The man who murdered Grace Millane has failed to have his convictions and sentences for sexual assaults on two other women overturned.
Jesse Shane Kempson was found guilty of murdering Millane, a British tourist visiting New Zealand who he met on Tinder, by a High Court jury in November 2019.
He was later found guilty at two judge-alone trials in late 2020 for offending against two more women, who have permanent name suppression.
In October 2020, Kempson was convicted on eight charges relating to offending against his former partner including sexual violation by unlawful sexual connection, threatening to kill, assault with a weapon and male assaults female.
For both sets of the offending, he received total sentence of 11 years’ imprisonment. This was ordered to be served concurrently with the life sentence he received for murdering Millane, whose body was found in a shallow grave in the Waitākere bush.
Today, the judgment, with reasons by Justice David Gendall, was released.
He said after reviewing all of the submissions made by Kempson’s legal team and the Crown, the appeal was rejected.
“We find that neither of the individual sentences imposed contained any error, nor is the total cumulative sentence of 11 years’ imprisonment manifestly excessive,” Justice Gendall ruled.
“Both appeals against sentence are also dismissed.”
After Millane was murdered in December 2018, police closed in on Kempson as the prime suspect.
As detectives investigated him and searched their files, they found an earlier complaint by another woman, who had been in a relationship with him, and a corresponding protection order.
“I was Grace’s voice and I will be Grace’s voice,” she would later tell a court.
In today’s judgment, the Court of Appeal found Justice Timothy Brewer, who oversaw Kempson’s second trial for the offending against his partner, “did not err in his appraisal of the evidence” from the woman.
“Considering the totality of that evidence, we accept that on core matters in issue [the victim] was generally consistent.
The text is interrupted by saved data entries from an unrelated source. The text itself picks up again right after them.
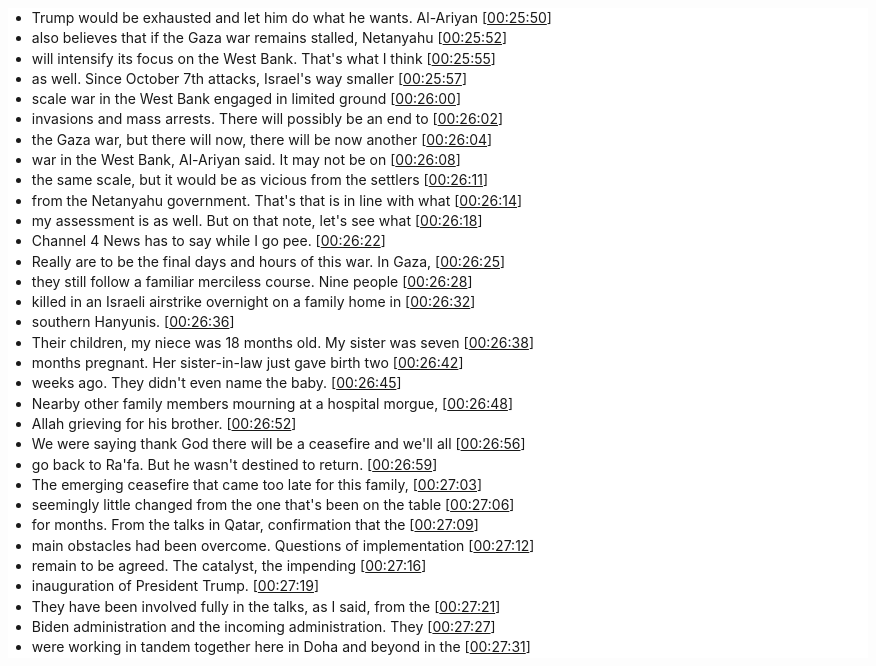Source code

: *  Trump would be exhausted and let him do what he wants. Al-Ariyan [[00:25:50](https://www.youtube.com/watch?v=2XWvm_EYkh0&t=1550.04s)]
*  also believes that if the Gaza war remains stalled, Netanyahu [[00:25:52](https://www.youtube.com/watch?v=2XWvm_EYkh0&t=1552.76s)]
*  will intensify its focus on the West Bank. That's what I think [[00:25:55](https://www.youtube.com/watch?v=2XWvm_EYkh0&t=1555.28s)]
*  as well. Since October 7th attacks, Israel's way smaller [[00:25:57](https://www.youtube.com/watch?v=2XWvm_EYkh0&t=1557.56s)]
*  scale war in the West Bank engaged in limited ground [[00:26:00](https://www.youtube.com/watch?v=2XWvm_EYkh0&t=1560.4s)]
*  invasions and mass arrests. There will possibly be an end to [[00:26:02](https://www.youtube.com/watch?v=2XWvm_EYkh0&t=1562.44s)]
*  the Gaza war, but there will now, there will be now another [[00:26:04](https://www.youtube.com/watch?v=2XWvm_EYkh0&t=1564.96s)]
*  war in the West Bank, Al-Ariyan said. It may not be on [[00:26:08](https://www.youtube.com/watch?v=2XWvm_EYkh0&t=1568.12s)]
*  the same scale, but it would be as vicious from the settlers [[00:26:11](https://www.youtube.com/watch?v=2XWvm_EYkh0&t=1571.84s)]
*  from the Netanyahu government. That's that is in line with what [[00:26:14](https://www.youtube.com/watch?v=2XWvm_EYkh0&t=1574.76s)]
*  my assessment is as well. But on that note, let's see what [[00:26:18](https://www.youtube.com/watch?v=2XWvm_EYkh0&t=1578.6399999999999s)]
*  Channel 4 News has to say while I go pee. [[00:26:22](https://www.youtube.com/watch?v=2XWvm_EYkh0&t=1582.8799999999999s)]
*  Really are to be the final days and hours of this war. In Gaza, [[00:26:25](https://www.youtube.com/watch?v=2XWvm_EYkh0&t=1585.04s)]
*  they still follow a familiar merciless course. Nine people [[00:26:28](https://www.youtube.com/watch?v=2XWvm_EYkh0&t=1588.9199999999998s)]
*  killed in an Israeli airstrike overnight on a family home in [[00:26:32](https://www.youtube.com/watch?v=2XWvm_EYkh0&t=1592.56s)]
*  southern Hanyunis. [[00:26:36](https://www.youtube.com/watch?v=2XWvm_EYkh0&t=1596.36s)]
*  Their children, my niece was 18 months old. My sister was seven [[00:26:38](https://www.youtube.com/watch?v=2XWvm_EYkh0&t=1598.24s)]
*  months pregnant. Her sister-in-law just gave birth two [[00:26:42](https://www.youtube.com/watch?v=2XWvm_EYkh0&t=1602.16s)]
*  weeks ago. They didn't even name the baby. [[00:26:45](https://www.youtube.com/watch?v=2XWvm_EYkh0&t=1605.24s)]
*  Nearby other family members mourning at a hospital morgue, [[00:26:48](https://www.youtube.com/watch?v=2XWvm_EYkh0&t=1608.52s)]
*  Allah grieving for his brother. [[00:26:52](https://www.youtube.com/watch?v=2XWvm_EYkh0&t=1612.2s)]
*  We were saying thank God there will be a ceasefire and we'll all [[00:26:56](https://www.youtube.com/watch?v=2XWvm_EYkh0&t=1616.16s)]
*  go back to Ra'fa. But he wasn't destined to return. [[00:26:59](https://www.youtube.com/watch?v=2XWvm_EYkh0&t=1619.32s)]
*  The emerging ceasefire that came too late for this family, [[00:27:03](https://www.youtube.com/watch?v=2XWvm_EYkh0&t=1623.68s)]
*  seemingly little changed from the one that's been on the table [[00:27:06](https://www.youtube.com/watch?v=2XWvm_EYkh0&t=1626.76s)]
*  for months. From the talks in Qatar, confirmation that the [[00:27:09](https://www.youtube.com/watch?v=2XWvm_EYkh0&t=1629.36s)]
*  main obstacles had been overcome. Questions of implementation [[00:27:12](https://www.youtube.com/watch?v=2XWvm_EYkh0&t=1632.76s)]
*  remain to be agreed. The catalyst, the impending [[00:27:16](https://www.youtube.com/watch?v=2XWvm_EYkh0&t=1636.68s)]
*  inauguration of President Trump. [[00:27:19](https://www.youtube.com/watch?v=2XWvm_EYkh0&t=1639.6399999999999s)]
*  They have been involved fully in the talks, as I said, from the [[00:27:21](https://www.youtube.com/watch?v=2XWvm_EYkh0&t=1641.96s)]
*  Biden administration and the incoming administration. They [[00:27:27](https://www.youtube.com/watch?v=2XWvm_EYkh0&t=1647.08s)]
*  were working in tandem together here in Doha and beyond in the [[00:27:31](https://www.youtube.com/watch?v=2XWvm_EYkh0&t=1651.32s)]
In doing so she gave a coherent narrative of a relationship with Mr Kempson that was emotionally, financially, and physically abusive and one that included low-level violence throughout.”
In a police interview played in court during the trial, the woman said her brief relationship with Kempson would often be punctuated with fights over money.
When he got angry, she explained, it was like Jekyll and Hyde and he would have a look of “pure evil” in his eyes.
“It was like a game to him,” she said. “He loved seeing me cry. He loved seeing me upset. He loved seeing me scared. He loved it because it was power and control for him.”
The third woman, English like Millane, was also interviewed by police about a violent Tinder rendezvous she had with Kempson.
She came forward after seeing Kempson’s identity publicised by international media as the man accused of killing Millane. She instantly recognised him as the man who had raped her in an Auckland motel and when presented with a photo ID montage - positively identified Kempson.
The two met and were drinking at a bar in Auckland’s Viaduct Harbour and in Mont Eden that she described as awkward before driving to the Epsom motel where Kempson was living.
“I couldn’t just stay in the car,” she said at the trial of going inside with him. “I didn’t know where I was.”
Once inside, she said, he yelled at her after she rebuffed his advances - calling her “ungrateful” after he had treated her “like a princess” by paying for her food and drinks that night.
“I have never been shouted at like that before ever, by anyone,” she told the court. “I was really scared and upset.”
The woman said she tried to leave the motel but had left her bag, containing her keys, wallet and passport at the Mount Eden bar. Kempson refused to drive her back to the bar or home.
She tried calling the bar, her mother, and a friend, but the calls did not connect. She also sent a message to a friend who lived in Mount Eden and wrote: “Please tell me you’re still awake. Please, please, please.”
Kempson then raped her, she said, as she cried and tried to sleep fully clothed on the opposite side of the bed.
She never saw him again after the following morning, when he took her to retrieve her bag from a bar they had been to, then dropped her off in a supermarket carpark.
In today’s decision, Justice Gendall said: “This is not a case of reluctant or regretted consent, nor a case where consent was withdrawn partway through sexual activity ... Nothing in the evidence suggested an inference of consent on the part of [the victim], either reluctant or otherwise.”
The judgment said with her decision-making impaired somewhat through alcohol, she felt trapped and without options.
Kempson’s challenge of his conviction and sentence for murdering Millane have also earlier been rejected by the Court of Appeal, while a bid for leave to appeal to the Supreme Court was dismissed in 2021.
He will be 45 years old when he is first eligible for release from prison in 2037.